By securing the support of political leaders across the colonies, the quarrelsome Boston patriot harnessed their power to influence their constituents and the political weight of their growing numbers. The patriotic movement also gained the energy and political skills of intellectuals who believed that the English King had no right to meddle in the affairs of the American colonies.

The American Revolution was ignited by a few well-organized activists:

Author James C. Thompson argues that the American Revolution was not a “grassroots” event. Rather it was a carefully managed event in which an “energetic minority” sabotaged the King’s royal government and prevented its disorganized supports from saving it. As more territory came under the control of the insurgents, their self-appointed governments became established, and the power they wielded increased.

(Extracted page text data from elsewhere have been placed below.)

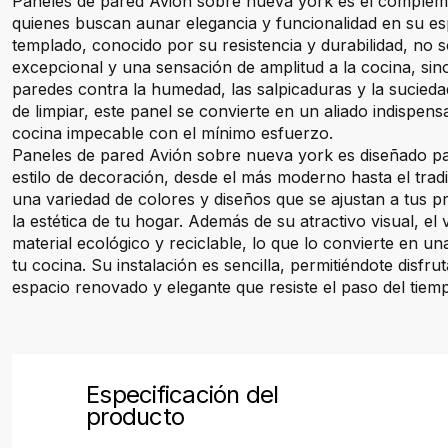
Paneles de pared Avión sobre nueva york es el complem
quienes buscan aunar elegancia y funcionalidad en su espa
templado, conocido por su resistencia y durabilidad, no s
excepcional y una sensación de amplitud a la cocina, sin
paredes contra la humedad, las salpicaduras y la suciedad
de limpiar, este panel se convierte en un aliado indispen
cocina impecable con el mínimo esfuerzo.
Paneles de pared Avión sobre nueva york es diseñado pa
estilo de decoración, desde el más moderno hasta el tradi
una variedad de colores y diseños que se ajustan a tus p
la estética de tu hogar. Además de su atractivo visual, el
material ecológico y reciclable, lo que lo convierte en un
tu cocina. Su instalación es sencilla, permitiéndote disfr
espacio renovado y elegante que resiste el paso del tiem
Especificación del
producto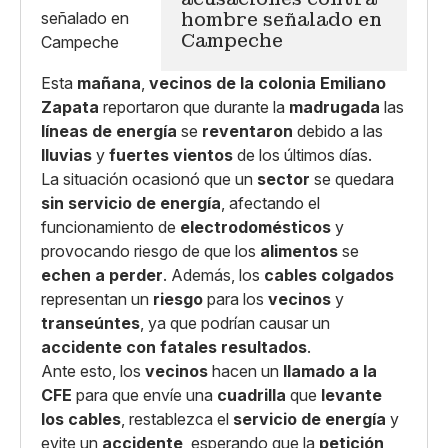
hombre señalado en
Campeche
Esta
mañana
,
vecinos de la colonia Emiliano
Zapata
reportaron que durante la
madrugada
las
líneas de energía
se
reventaron
debido a las
lluvias
y
fuertes vientos
de los últimos días.
La situación ocasionó que un
sector
se quedara
sin servicio de energía
, afectando el
funcionamiento de
electrodomésticos
y
provocando riesgo de que los
alimentos
se
echen a perder
. Además, los
cables colgados
representan un
riesgo
para los
vecinos
y
transeúntes
, ya que podrían causar un
accidente con fatales resultados
.
Ante esto, los
vecinos
hacen un
llamado a la
CFE
para que envíe una
cuadrilla
que
levante
los cables
, restablezca el
servicio de energía
y
evite un
accidente
, esperando que la
petición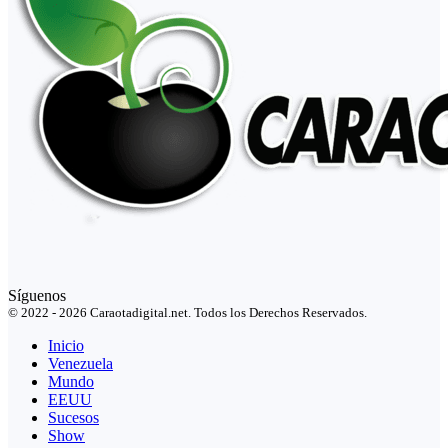
Síguenos
© 2022 - 2026 Caraotadigital.net. Todos los Derechos Reservados.
Inicio
Venezuela
Mundo
EEUU
Sucesos
Show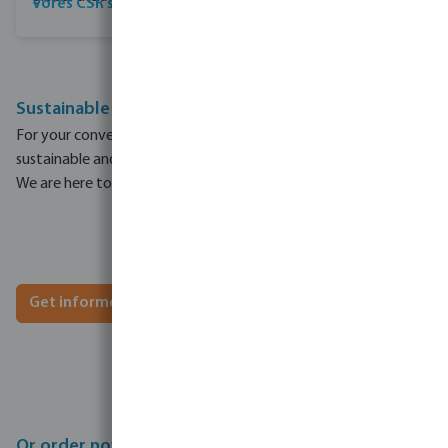
Vores CSR strategi
Sustainable energy saving packages for your pool
For your convenience, we can put together the perfect
sustainable and energy-saving package to improve your pool.
We are here to advise you.
Get informed on our energy saving package
Or order now, and add these products to your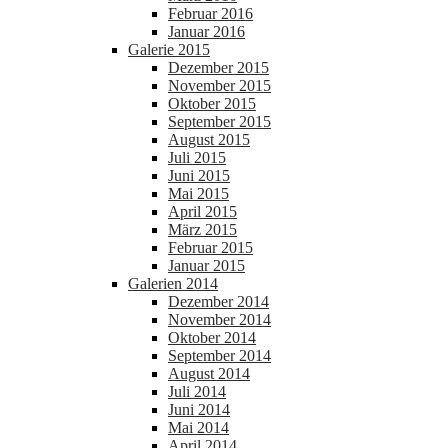
Februar 2016
Januar 2016
Galerie 2015
Dezember 2015
November 2015
Oktober 2015
September 2015
August 2015
Juli 2015
Juni 2015
Mai 2015
April 2015
März 2015
Februar 2015
Januar 2015
Galerien 2014
Dezember 2014
November 2014
Oktober 2014
September 2014
August 2014
Juli 2014
Juni 2014
Mai 2014
April 2014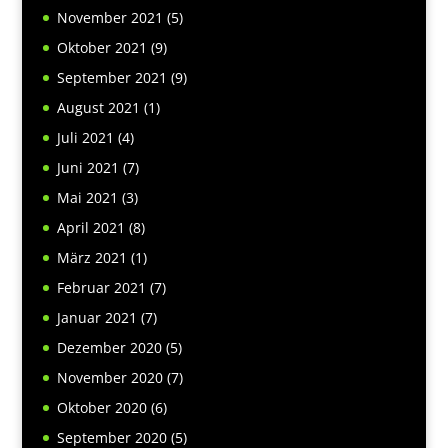
November 2021
(5)
Oktober 2021
(9)
September 2021
(9)
August 2021
(1)
Juli 2021
(4)
Juni 2021
(7)
Mai 2021
(3)
April 2021
(8)
März 2021
(1)
Februar 2021
(7)
Januar 2021
(7)
Dezember 2020
(5)
November 2020
(7)
Oktober 2020
(6)
September 2020
(5)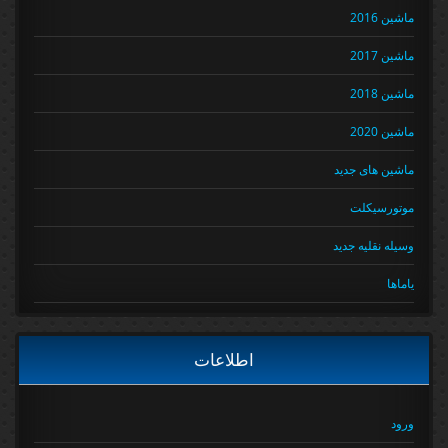
ماشین 2016
ماشین 2017
ماشین 2018
ماشین 2020
ماشین های جدید
موتورسیکلت
وسیله نقلیه جدید
یاماها
اطلاعات
ورود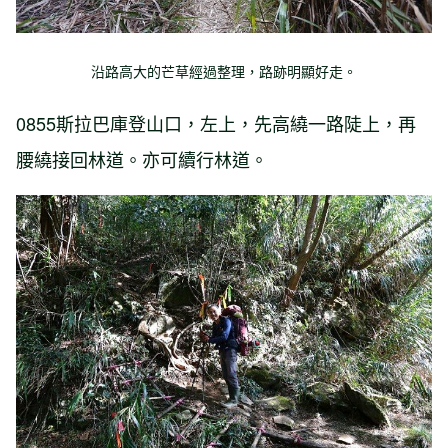
沿路高大的芒草經過整理，路跡明顯好走。
0855斯拉巴庫登山口，左上，先高繞一路陡上，再
腰繞接回林道。亦可續行林道。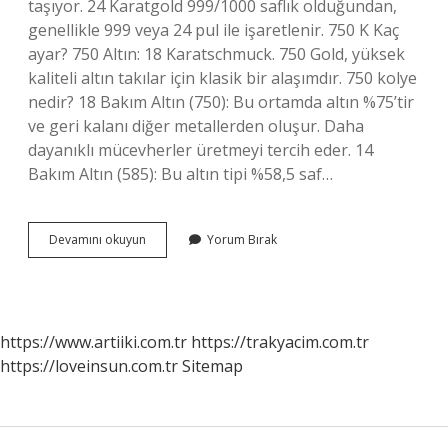
taşıyor. 24 Karatgold 999/1000 saflık olduğundan,
genellikle 999 veya 24 pul ile işaretlenir. 750 K Kaç
ayar? 750 Altın: 18 Karatschmuck. 750 Gold, yüksek
kaliteli altın takılar için klasik bir alaşımdır. 750 kolye
nedir? 18 Bakım Altın (750): Bu ortamda altın %75’tir
ve geri kalanı diğer metallerden oluşur. Daha
dayanıklı mücevherler üretmeyi tercih eder. 14
Bakım Altın (585): Bu altın tipi %58,5 saf…
Takıda
Devamını okuyun
Yorum Bırak
750
Ne
Demek
https://www.artiiki.com.tr
https://trakyacim.com.tr
https://loveinsun.com.tr
Sitemap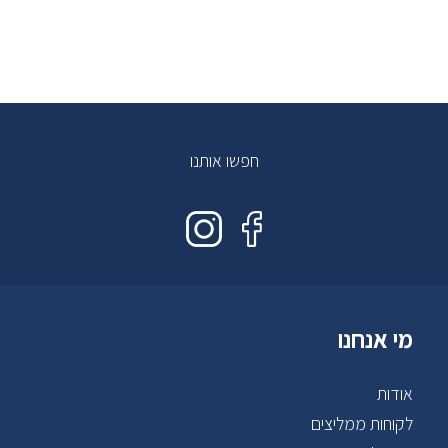
חפשו אותנו
מי אנחנו
אודות
לקוחות ממליצים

The rights of the people were never their primary concern. Accumulating the power to define the common good and make the law was. The record shows clearly that they did this by creating a well-organized network, using propaganda to build public support, and intimidating their opponents with carefully targeted acts of public violence. Their skillful use of these tool caused King George III to declare war on them. Then, against all odds, George Washington and his ragtag army won it!

Final Note – Importance of Propaganda and Organization in A Political Insurgency

Author James C Thompson agrees that the Americans who fought in the American Revolution loved Liberty and that they pledged mutually to each other their “Lives, Fortunes, and Sacred Honor” to secure their political freedom. However, he argues in his first book, “The First Revolutions In The Minds of The People,” that the men who orchestrated this world-changing revolution did so because they were determined to control the government they would create to replace the government of King George III.

We can know that they were not idealists by studying the methods they used to accomplish their objective—organization, propaganda, public violence, and intimidation. Thompson’s works encourage readers to examine America’s folklore history and become familiar with how it creates a past that is charming but substantially inaccurate. Those who let themselves believe it, Thompson suggests, leaves themselves open to becoming part of Alexis de Tocqueville 1840 prophesy.